文:三橋弘行 写真:坂上修造 取材日:2016年7月1・2日
[ モーターサイクリスト誌連載 2016年 11月号]





東京からなら、東北自動車道を福島西インターで降り、県道70号泉を西に向かって30分も掛からぬ程度の山あいに高湯温泉がある。適当に走っていても、バイクならすぐそれと分かる。硫化水素臭、いわゆるイオウの匂いがすれば、もうすぐそばなのだ。
高湯温泉は県道のすぐ脇に源泉があり、誰でもその姿を見ることができる。温泉地では数少ない光景だ。ちなみに県道70号というのは、私の中ではまちがいなく5本の指に入るニッポンの名道「磐梯吾妻スカイライン」。この道を走るのが目的か、それとも高湯温泉か・・・まあどちらも甲乙つけがたい素晴らしいところである。




吾妻屋の夕食。高湯温泉は山の中だが、福島県は太平洋に面している。なので食材は海の幸もあり。とはいえやはり山の幸が中心ではあるが。
この宿のリーズナブル料金(下記掲載)にしては豪勢だなと感じた。もしかして取材だからか?と思い、中居さんにそっと聞いたら「そうじゃないって、いつもとおなじなんだからぁ・・・」とジョークまじりで語っていた。つづけて「ここの主人にも取材するようだけど、あまりお酒を飲ませないでくださいよぁ、余計なことまでしゃべっちゃいそうだから・・・」とも。おもいっきり明るい中居さん、おかげで楽しい食事ができた。
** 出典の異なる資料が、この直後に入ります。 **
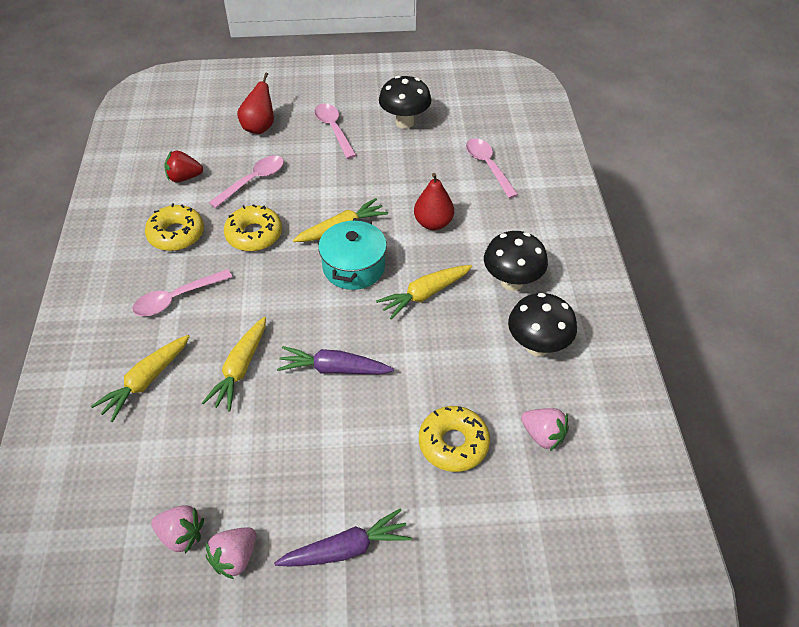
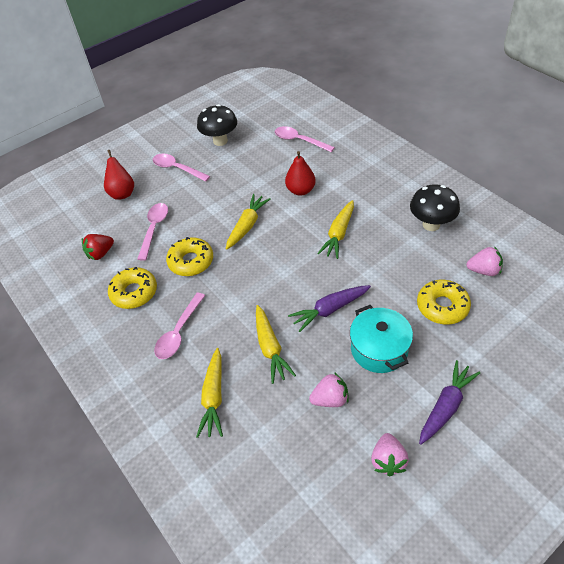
camera: 30 degrees left, 0 degrees up
(181, 535) = (340, 472): pink strawberry -> pink strawberry (330, 399)
(354, 267) = (278, 243): turquoise pot -> turquoise pot (379, 349)
(511, 282) = (381, 198): black mushroom -> none

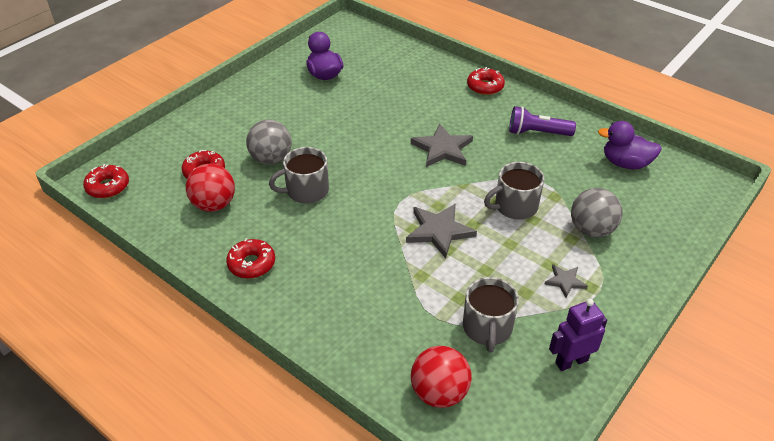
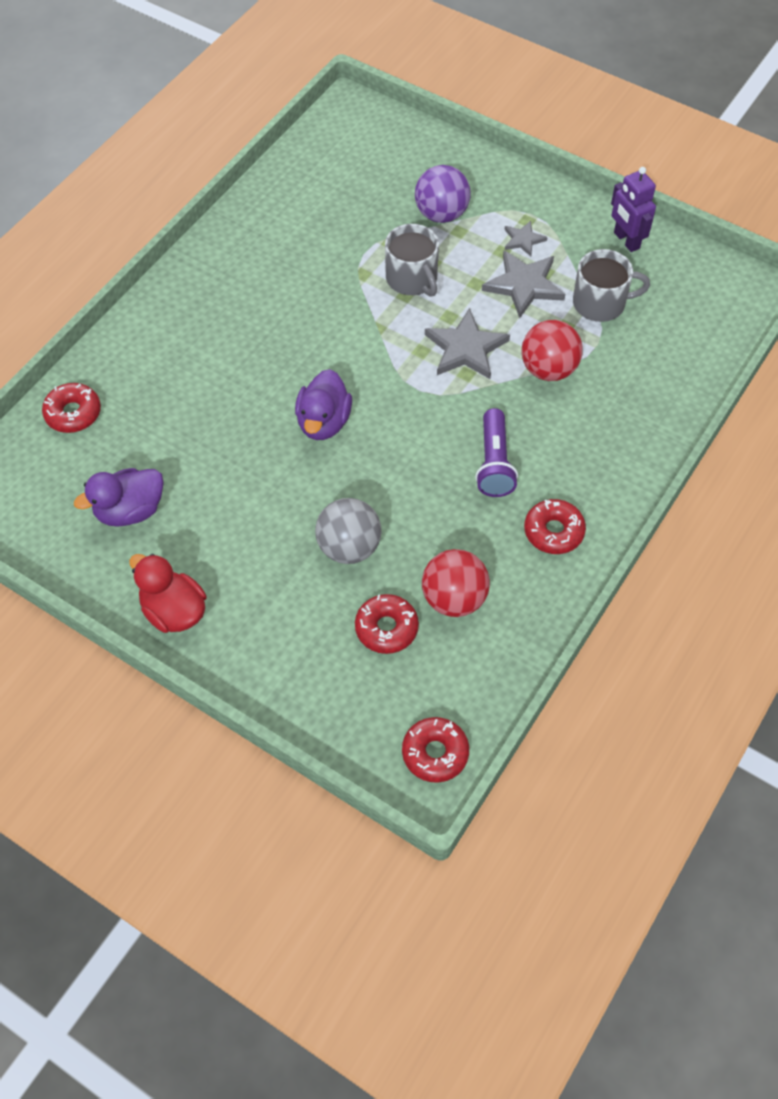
camera: 95 degrees left, 15 degrees up
(250, 90) = (174, 611): none -> red duck
(306, 191) = (411, 494): grey mug -> none
(439, 393) = (689, 339): red ball -> red ball (548, 369)
(442, 149) = (309, 351): grey star -> grey star (524, 285)
(485, 86) = (162, 308): red donut -> red donut (73, 413)
(537, 133) = (267, 254): purple flashlight -> purple flashlight (494, 463)
(591, 230) = (441, 214): grey ball -> purple ball
(625, 163) = (322, 177): purple duck -> purple duck (324, 422)

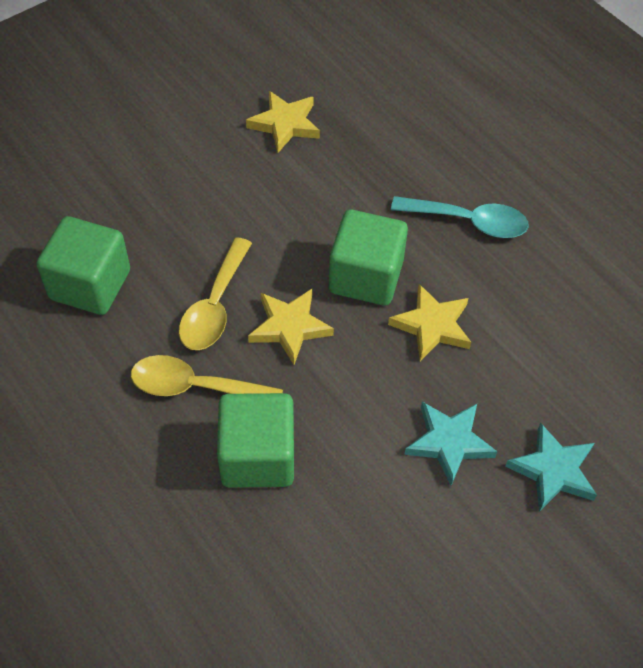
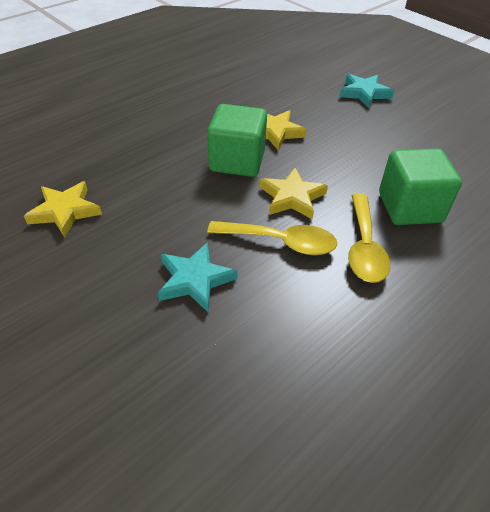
camera: 95 degrees left, 10 degrees down
(90, 285) = (273, 340): green cube -> none
(449, 443) = (361, 126): turquoise star -> turquoise star (195, 280)
(468, 222) = (182, 117): turquoise spoon -> none

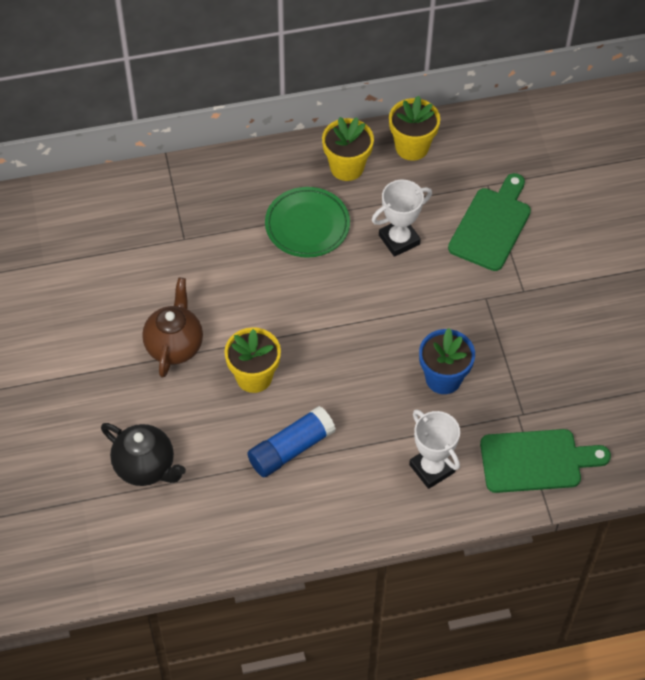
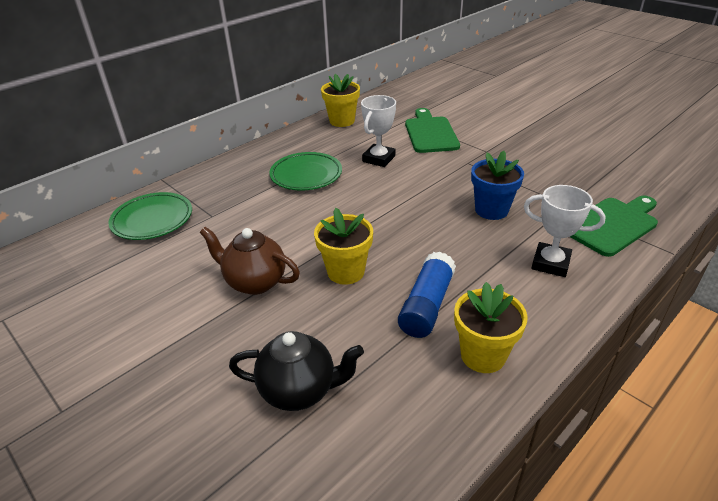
camera: 30 degrees left, 20 degrees down
(130, 215) = (152, 220): none -> green plate
(174, 345) = (255, 282): brown teapot -> brown teapot turned 45 degrees counterclockwise
(347, 167) = (307, 142): yellow flower pot -> yellow flower pot (483, 355)

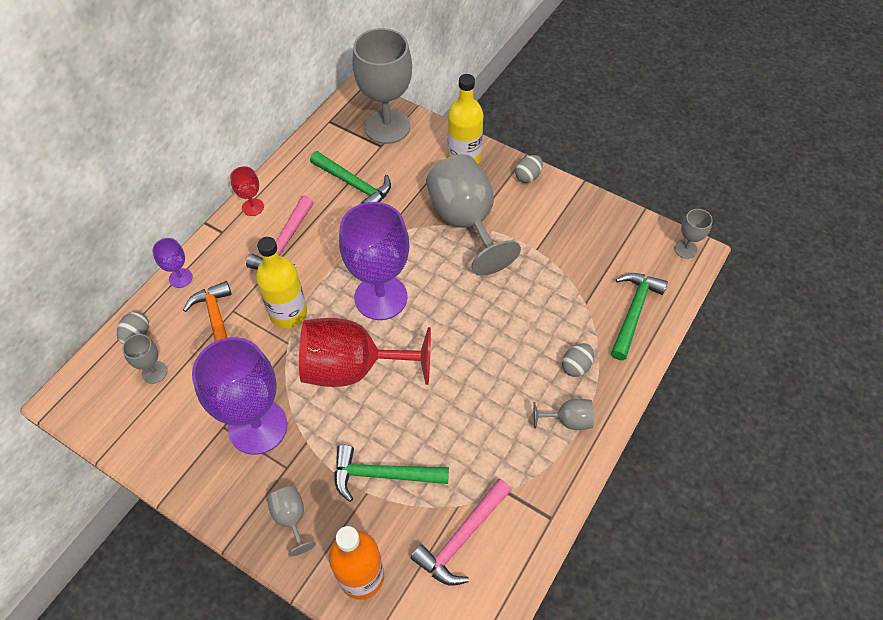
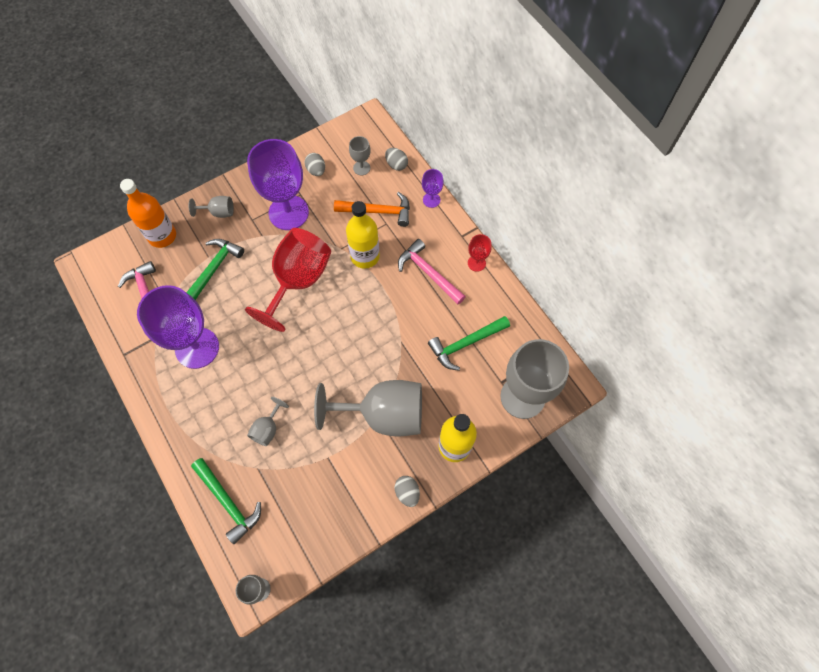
camera: 115 degrees right, 10 degrees up
(381, 297) = (345, 320): purple goblet -> purple goblet (197, 348)
(568, 420) = (176, 401): grey goblet -> grey goblet (268, 428)
(576, 366) = (211, 430): grey egg -> grey egg (316, 170)

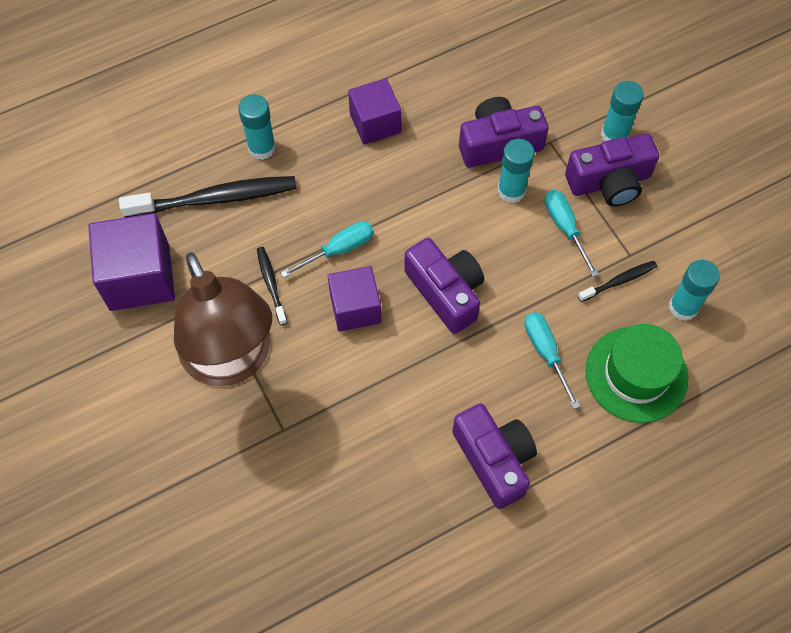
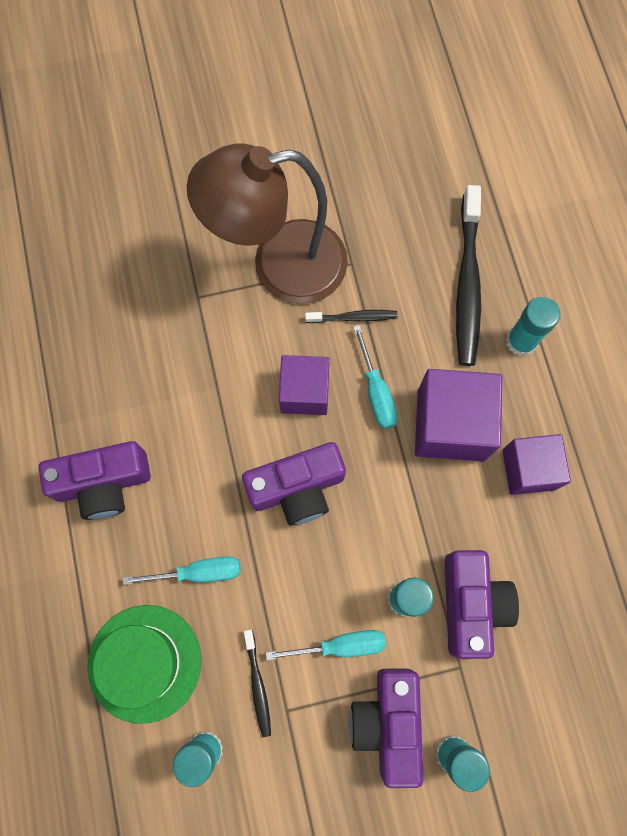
camera: 105 degrees right, 10 degrees up
(139, 277) = (393, 200): purple cube -> purple cube (450, 425)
吾妻屋の湯の魅力は、なんといってもその美しい乳白色の温泉にある。時には水色っぽく、そして時には薄緑がかったり。そしてもうひとつ、いや、これが主役かもしれない魅力が、身体に対する効果。療養泉として素晴らしい成分を持っているのだ。
左写真は女性用露天風呂、右上は山小屋風の脱衣所、そして内湯。ほかにも家族風呂等があり合計8つ。客室が10室と少なく、なおかつ立寄り入浴がないので、湯船はいつでもゆったりとありがたい。

[ 吾妻屋の湯]
酸性−含硫黄−カルシウム・アルミニウム−硫酸塩温泉
ペーハー2.6〜2.8 酸性 源泉温度42.8〜49.1℃
源泉湧出量105・483・726L/分(各源泉から分湯)
加温なし 加水なし 自家源泉および共同源泉掛け流し
溶存物質 1,155mg/kg(風楽の露天) 自然湧出自噴
浴室:内湯2 貸切内湯1 露天4 家族風呂露天1 
取材日:2016年7月1・2日




高湯で生まれ育った吾妻屋5代目主人である。父親から受け継いだ32歳の時、大きい宿を望まず客室を20室から10室にしたという。当時、日本経済はイケイケ上昇機運。そんな時代に売り上げよりもお客重視という考え方は並みではない。「取材は苦手なんですよぉ」と言いながら、終始笑顔で語っていた。




主人は宿の裏山の斜面にある源泉に連れて行ってくれた。関係者以外立入禁止は、硫化水素ガスが発生している危険な場所だから。そこには江戸時代から変わらぬ安全温泉システムがあった。

料金はひとり1万950円〜1万6350円 (2名1室諸税込)。平日の1週間前より空室があれば1名宿泊可。全10室。※宿泊客がゆったりと温泉に浸かれるよう、立寄り入浴の設定はなし

吾妻屋 公式HP >>

次回、「にごり湯編」の6湯目は・・・

 大分県の 
青い色の湯 !





[ さらに・・・吾妻屋の目の前にある 「立寄り入浴施設」 をご案内 ]

高湯温泉 あったか湯

高湯温泉の立寄り共同浴場「あったか湯」 あったか湯への源泉通り道。

あったか湯は高湯温泉観光協会および高湯温泉旅館共同組合が管理する共同浴場だ。その事務局長に道路脇から誰でも見下ろせる、高湯10箇所の源泉の中で最も湯量が多い源泉に案内してもらった。もちろんここも関係者以外立ち入り禁止で硫化水素ガス、たっぷり。その中で、高湯の源泉のこと、温泉の優れた特徴のこと、そして立寄り入浴施設あったか湯≠フこと等々、詳しく説明してもらった。
磐梯吾妻スカイラインを走りに行く方、ちょっとひとっ風呂しませんか。これがまたいい湯なんだなあ。。。